Java's checked exceptions aren't "minimal" and are problematic because they behave unlike the rest of the types system. I'm not saying that they should have ditched checked exceptions and left it at that, though. What they should have done was make sum types a first-class part of the type system, and then checked exceptions become redundant.
In languages that actually have general sum types rather than special-casing the way Java's exceptions do, you can get multiple types of errors with an Either by making a union of the different types of errors. You can alternatively use an N-way sum type as your return value in place of the 2-way Either.
Kotlin has sealed classes, which can be used to create a sum type, and you can even do the same in Java with enough boilerplate, but in either of those languages you run into another problem if you try this: it doesn't interoperate well with the vast majority of existing library code that throws exceptions.
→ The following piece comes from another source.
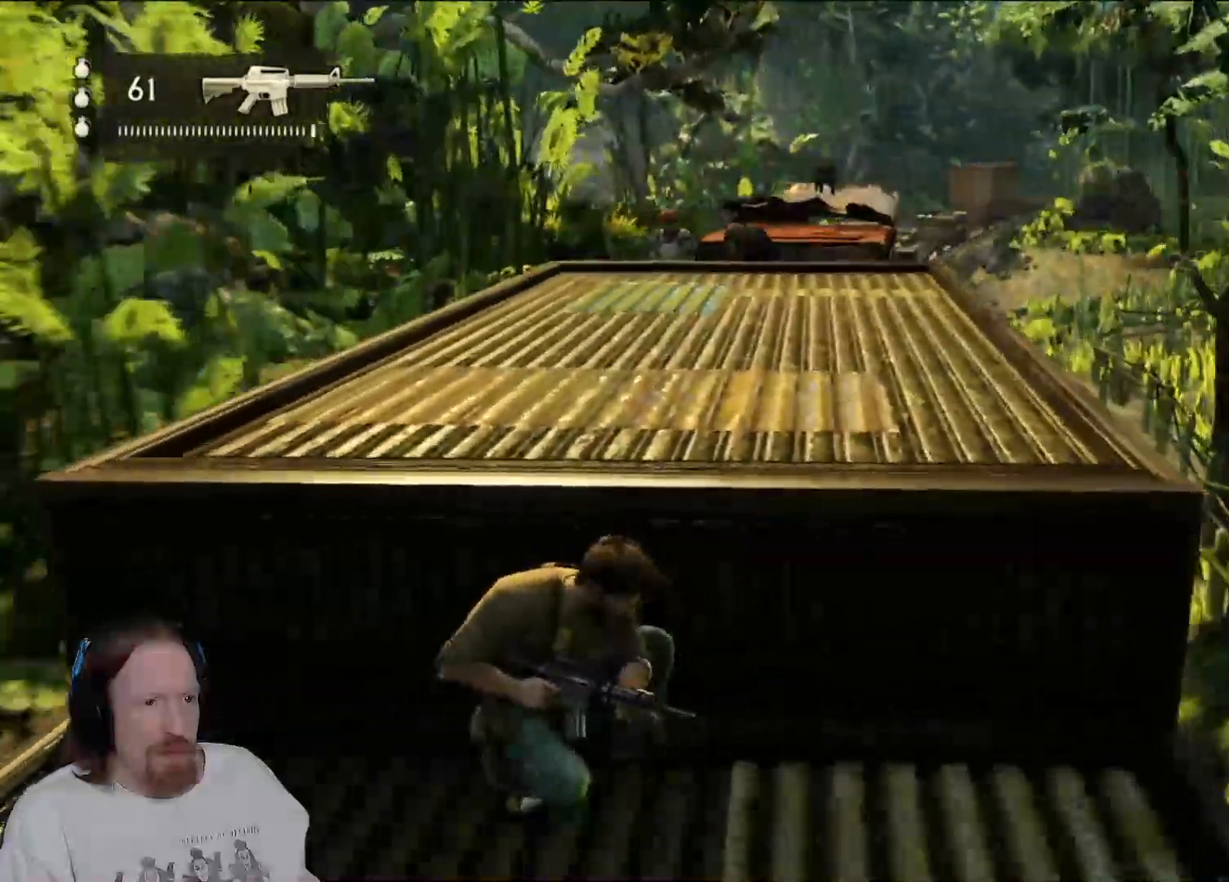
{"dt_ms": 1000, "buttons": [], "left_stick": "center", "right_stick": "center", "events": [[100, "R2", "down"], [483, "DPAD_UP", "down"], [517, "DPAD_UP", "up"], [683, "R2", "up"], [917, "DPAD_UP", "down"], [933, "DPAD_UP", "up"]]}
It's certainly fair to say I have no alternative recommendation. I enjoyed using them prior to Java 8, and they gave the guarantees I was looking for. They have just had a much harder time integrating with newer features than could be hoped for. I'm not sure how much of that is intrinsic to checked exceptions, and how much is intrinsic to Java's implementation.
One example of this: there is no way to encode the type of a checked exception in a generic. I would like to be able to express something like the following:
But there is no way to express that 'throwing E' part. The type of a checked exception is firmly embedded in the interface. So I can't supply, say, an IO method as a Function<S, T> parameter, since the IOException causes a mismatch, and I'd have to write a handler specifically for methods that throw IOException, another for those that throw TimeoutException, a third for those that throw IOException AND TimeoutException, etc; a fairly fruitless goal without automatic code generation.
Interesting. I tried this years ago, and it never worked. Maybe that's changed in recent versions? Arity versions are still more feasible at least, and many languages are willing to pay the cost for them.
AFAICR this has always worked. But you rapidly run into limitations - as i say in another comment, catch and throw are not themselves generic. Plus, none of the interfaces used in the streams API have exception parameters.
> Plus, none of the interfaces used in the streams API have exception parameters.
That's partly because there's another problem. Potentially, you could have streams of the form, say, `...map(A::foo).map(A::bar).map(A::baz).collect(...)`, and each of foo, bar, baz adds another exception type to the set that can be thrown by collect.
Result/Either-based streams have exactly the same problem. An exception-supporting stream API would solve it the same way: a function can either throw no exception, or an exception of the same type as thrown by a previous operation. You could have a .mapException operation which could change the exception type, like Result::map_err in Rust.
In practice, you would end up with the stream throwing an exception of some general type (in 95% of cases, IOException!), but you could still write specific catch blocks for each possible subtype.
Let me put it this way: the message I got from the language team is that the problem is certainly acknowledged, and various alternatives to dealing with it are known, but none of them has so far been shown the clearly preferable, "good" choice, so until one presents itself, the decision is to do nothing rather than add/remove features that could later have other negative consequences.
Maybe that was it. That means there's no way to generically remove or translate the exceptions, e.g. by wrapping it into a runtime exception, or into a specific Either value based on the exception type.
Yeah, I'm pretty sure there were some compiler bugs involving generic exceptions around 1.5 - 1.6. (I don't know if they ever got fixed -- I switched to Kotlin.)